They that sow the wind shall reap the whirlwind, as the ancient phrase goes. With that in mind, oil giant ExxonMobil is experiencing a proverbial maelstrom for two reasons: Not only is it being investigated for potential fraud for lying about its direct and dangerous contribution to man-made climate change, but a significant group of shareholders now hope to force the conglomerate to publicly support the goals of the Paris agreement.
At ExxonMobil’s annual general meeting in Dallas, Texas, various shareholders, led by the New York State Retirement Fund, put forward a motion regarding climate change. Specifically, they want the company to publish a yearly assessment of the effect on its business of governments’ policies to limit climate change. In addition, they want the company to actively help the world to limit global temperature increases to no more than 2°C (3.6°F).

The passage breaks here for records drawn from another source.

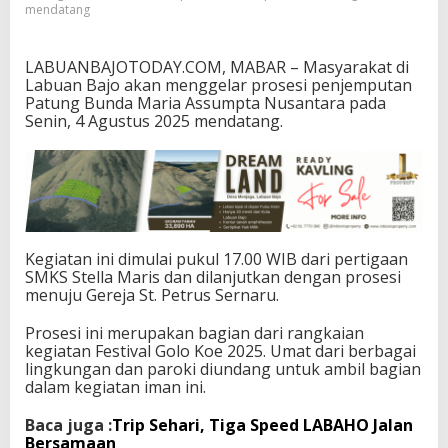
mendatang
a
M
a
LABUANBAJOTODAY.COM, MABAR – Masyarakat di
r
Labuan Bajo akan menggelar prosesi penjemputan
i
Patung Bunda Maria Assumpta Nusantara pada
a
Senin, 4 Agustus 2025 mendatang.
d
i
L
a
b
u
a
n
Kegiatan ini dimulai pukul 17.00 WIB dari pertigaan
B
SMKS Stella Maris dan dilanjutkan dengan prosesi
a
menuju Gereja St. Petrus Sernaru.
j
o
Prosesi ini merupakan bagian dari rangkaian
4
kegiatan Festival Golo Koe 2025. Umat dari berbagai
A
lingkungan dan paroki diundang untuk ambil bagian
g
dalam kegiatan iman ini.
u
s
Baca juga :
Trip Sehari, Tiga Speed LABAHO Jalan
t
Bersamaan
u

The company has stated that these shareholder demands are “unnecessary,” and that the accusations of fraud are “politically motivated.”
“I think the ‘change or die’ comments are a little dramatic,” ExxonMobil spokesman Alan Jeffers told BBC News. “The issue is an important one, climate change presents very real risks that need to be managed but so do energy requirements of the modern economy.”
An oil drilling platform, many of which are owned by ExxonMobil. lastdjedai/Shutterstock
They would do well to listen to their shareholders, though, because if there’s one thing that stock markets and investors understand more viscerally than anything else, it’s the threat of devaluation. The coalition of shareholders in this case have at least $10 trillion worth of assets under management; if this was to be withdrawn, it would have a hugely detrimental effect on the company.
Not just content with ExxonMobil acknowledging the threat of man-made climate change, the coalition has demanded that at least one board member with an in-depth understanding of climate change is appointed. In a separate motion, the company has been asked to disclose how much its investments would remain stable, and how profits would be affected, if policy measures were enacted to ensure the Paris agreement temperature target was adhered to.
This initiative has a range of supporters, including the pension funds of the governments of Norway, Canada, and California. A group of 1,000 academics from leading institutions has also written in to support these resolutions. The American multinational, which is worth around $353 billion as of the end of last year, is fiercely against these proposals, and has called on its shareholders to reject them.
Over the last year, various investigations into ExxonMobil have hinted that their researchers covered up when they first became aware of man-made climate change; some officials have suggested that the company even began to spread misinformation and doubt about climate change in order to shield themselves from public scrutiny.
Surface water stocks are becoming severely depleted as a direct result of man-made climate change. Piyaset/Shutterstock
Along with an uptick across the world in legislation to mitigate man-made climate change, shareholders have clearly seen the writing on the wall. Even if environmental concern isn’t part of the thought process here, the ultimate economic impact of doing nothing will be: A recent report revealed that as much as 17 percent of global wealth could be wiped out by 2100 if greenhouse gas emissions aren’t reigned in.
If the various climate change-related resolutions pass, it will mark a significant turning point in the battle to halt dangerous climate change. If a company as powerful as ExxonMobil has to be publicly open about its contributions towards climate change, then what will the shareholders of less powerful but equally culpable organizations think?